Prof. Jutta Allmendinger, die Präsidentin des Wissenschaftszentrums Berlin für Sozialforschung, die bei der Auftaktveranstaltung noch in Hockenheim war, übermittelte per Video eine Grußbotschaft und lobte die Anstrengungen der Schule, die in der heutigen Zeit notwendiger denn je seien.
Am Beispiel des vom Elternbeirat organisierten Gauß-Events machte Schulleiterin Kaiser deutlich, wie groß die kulturelle Vielfalt am Gymnasium ist, wie viele Nationen friedlich unter ihrem Dach vereint sind. Ganz nebenbei, so Kaiser, die Vielfalt lässt sich auch schmecken, das kulinarische Angebot des Events spiegelt das friedliche Miteinander wieder.
usländerhass, Rassismus und Antisemitismus dürfen am Gauß keinen Platz haben, forderte die Schulleiterin und rief für die Opfer von Krieg, Terror und Antisemitismus zu einer Schweigeminute auf. Gerade der Überfall auf Israel habe gezeigt, wie wichtig es ist, sich um Frieden zu bemühen, den Menschen mit Respekt zu begegnen.

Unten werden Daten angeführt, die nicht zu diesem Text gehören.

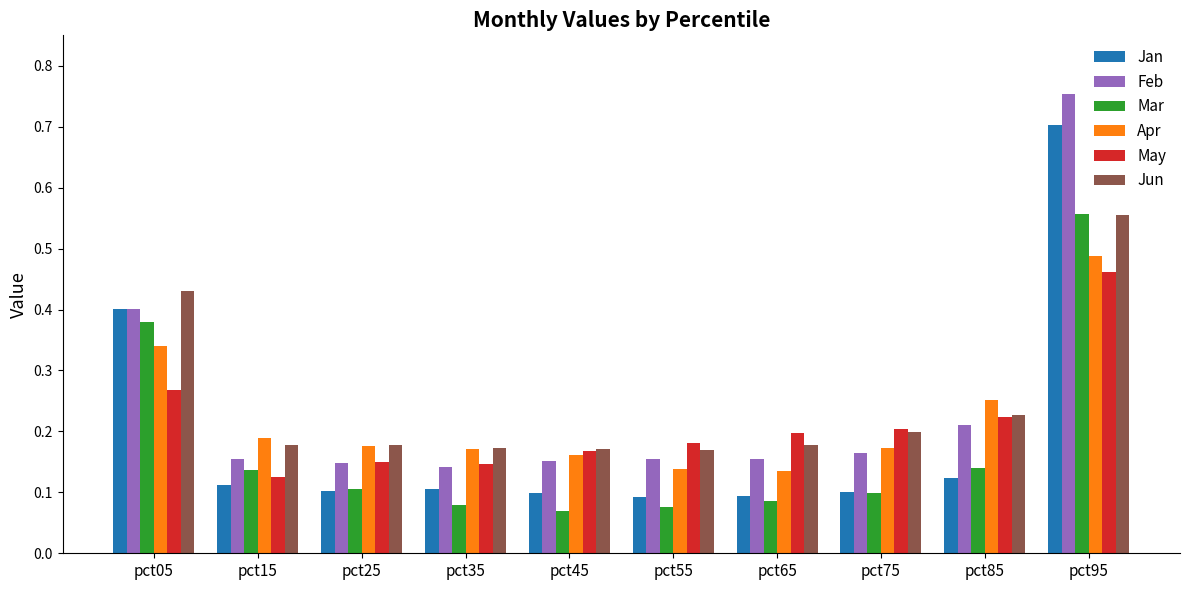

At how many categories does at least one series exceed 0?

10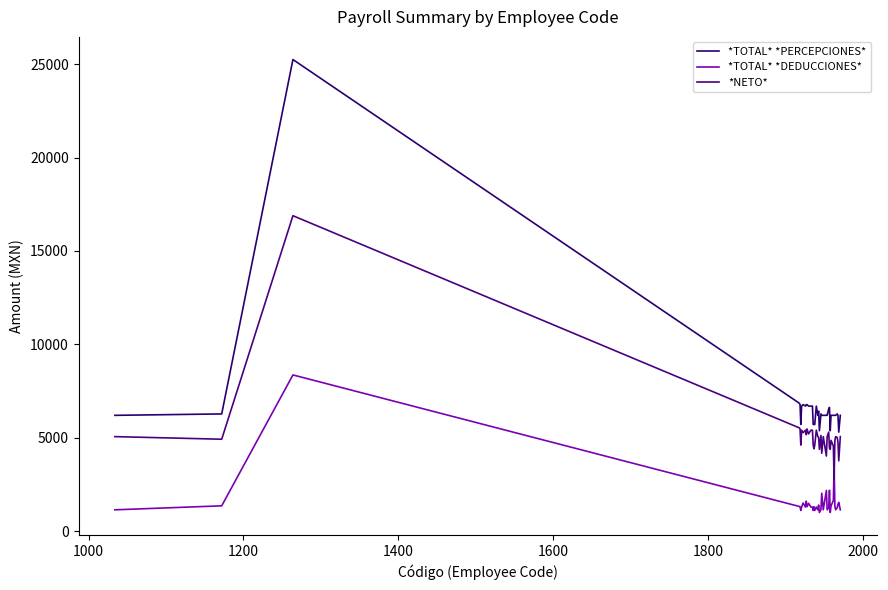

Which series has the largest total across all categories?

*TOTAL* *PERCEPCIONES*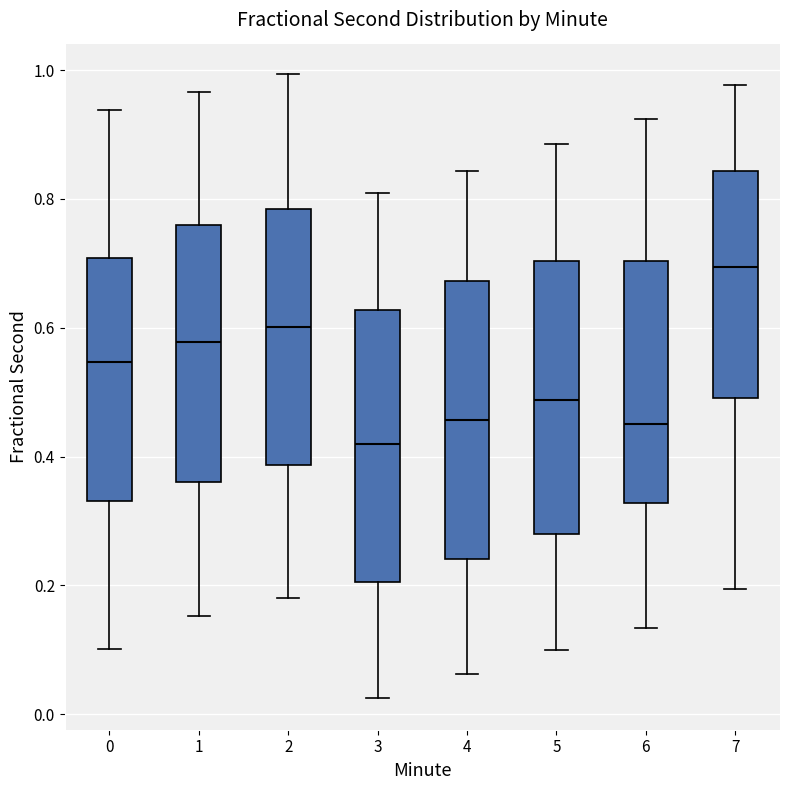

Reading left to right, transcribe this box plot: for each box, give where its median line is, the range the box spans, and where its two whiskers end, as read against the y-axis. The values are not printed on the chart, so give them approximately, as read against the axis.

0: median 0.54, box 0.34 to 0.70, whiskers 0.10 to 0.94
1: median 0.58, box 0.36 to 0.76, whiskers 0.16 to 0.96
2: median 0.60, box 0.38 to 0.78, whiskers 0.18 to 1.00
3: median 0.42, box 0.20 to 0.62, whiskers 0.02 to 0.80
4: median 0.46, box 0.24 to 0.68, whiskers 0.06 to 0.84
5: median 0.48, box 0.28 to 0.70, whiskers 0.10 to 0.88
6: median 0.46, box 0.32 to 0.70, whiskers 0.14 to 0.92
7: median 0.70, box 0.50 to 0.84, whiskers 0.20 to 0.98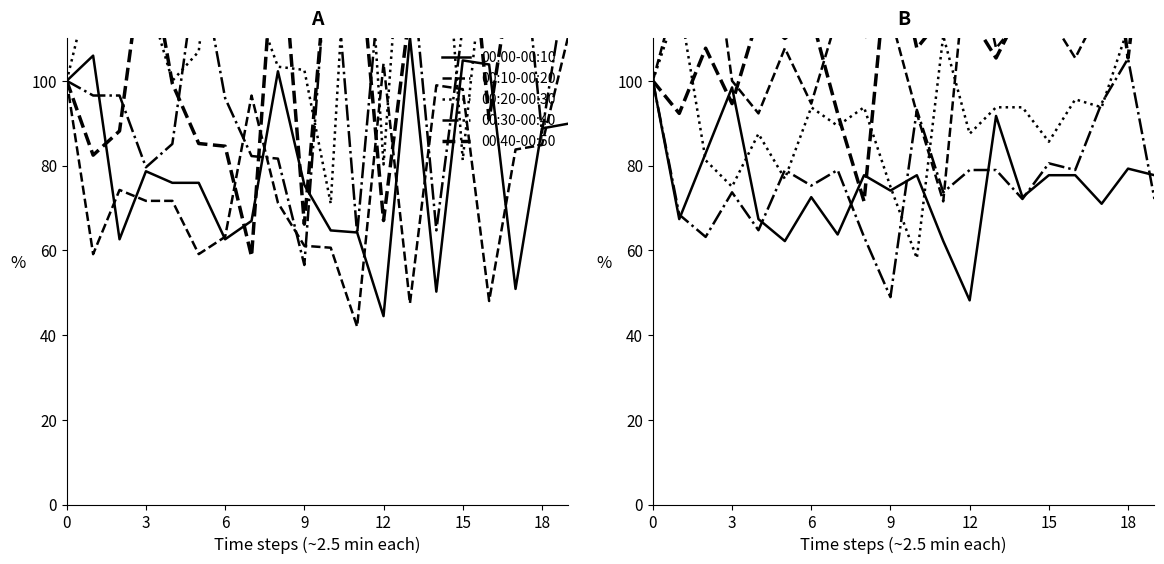

What is the label of the 4th point from the right?

16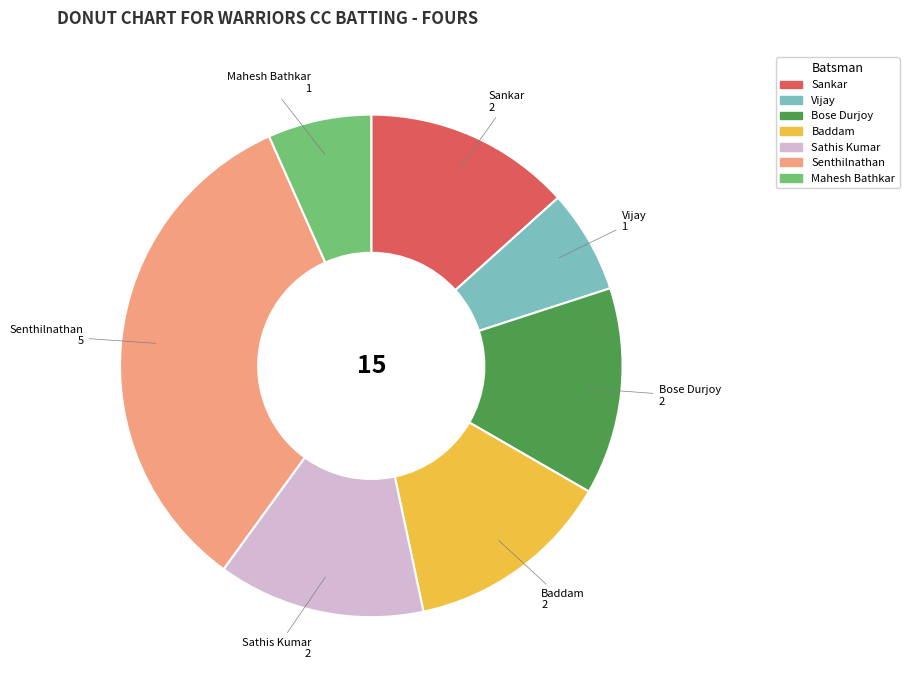

Does any single category account for the majority?

No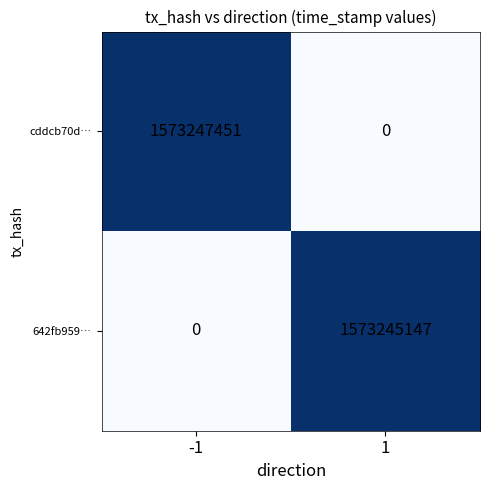

How many values in the cddcb70d… series are below 1573247451?

1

Über 370 „Schulen mit Courage“ gebe es mittlerweile allein in Baden-Württemberg, stellte Dr. Joeres fest und sprach von einem beeindruckenden umfassenden Netzwerk. Ein Netzwerk, das sich Artikel 21 der Charta der Grundrechte der Europäischen Union verpflichtet fühlt: Niemand dürfe wegen seine Geschlechts, seiner Hautfarbe, seiner ethnischen oder sozialen Herkunft, seiner Sprache, Religion, Weltanschauung oder sexuellen Orientierung diskriminiert werden.
Seit nunmehr drei Jahrzehnten lebe das Netzwerk diesen Gedanken, betonte Joeres, dem insbesondere die Mehrsprachigkeit am Herzen liegt. „Fremdsprachen lernen ist die Voraussetzung für eine gelingende Europäische Union und ein wichtiges Fenster für gegenseitiges Verstehen und für einen Blick in die Welt.“
Die überparteiliche Initiative gegen Rassismus wurde lange von Heiner Geißler geführt
In Deutschland werde die Initiative überparteilich gelebt, einer ihrer Motoren sei Heiner Geißler gewesen, der sich lange als Vorsitzender der Initiative engagierte. Mittlerweile umfasse das Netzwerk 4300 Schulen, Tendenz steigend. Gefördert werde es von der Bundes- und Landeszentrale für politische Bildung und unlängst habe die Kultusministerkonferenz das Thema Prävention gegen Rassismus aufgegriffen.
In Baden-Württemberg werde die Initiative unter anderem durch das Landtagspräsidium um dessen Präsidentin Aras sowie dem Ministerium für Soziales, Gesundheit und Integration unterstützt. Gerade vor dem Hintergrund des 7. Oktober, des Angriffs auf Israel, sieht Joeres eine weitere Stärkung der Courage-Initiative um sich greifen.
Wie auch in Hockenheim, wo sich die Akteure nicht nur aktiv an der Abstimmung über eine Aufnahme in die Initiative beteiligten, sondern diese zugleich mit über 85 Prozent Zustimmung einforderten. Sehr zur Freude von Joeres, der die Schule „gerne und mit voller Überzeugung“ ins Netzwerk aufnahm. Nach außen hin sichtlich mit der überreichten Urkunde und dem Schild. „Bleiben wir gemeinsam wachsam“, schloss er seine Ausführungen, denen sich die Bläsergruppe der Schule mit der „Ode an die Freude“ anschloss.
Und wie sich im weiteren Verlauf des Abends zeigen sollte – Schulleiterin Anja Kaiser lag mit ihrer Einschätzung goldrichtig: Einen passenderen Rahmen als das Gauß-Event mit seiner gelebten Vielfalt, hätte es für die Verleihung der Urkunde „Schule mit Courage“ nicht geben können.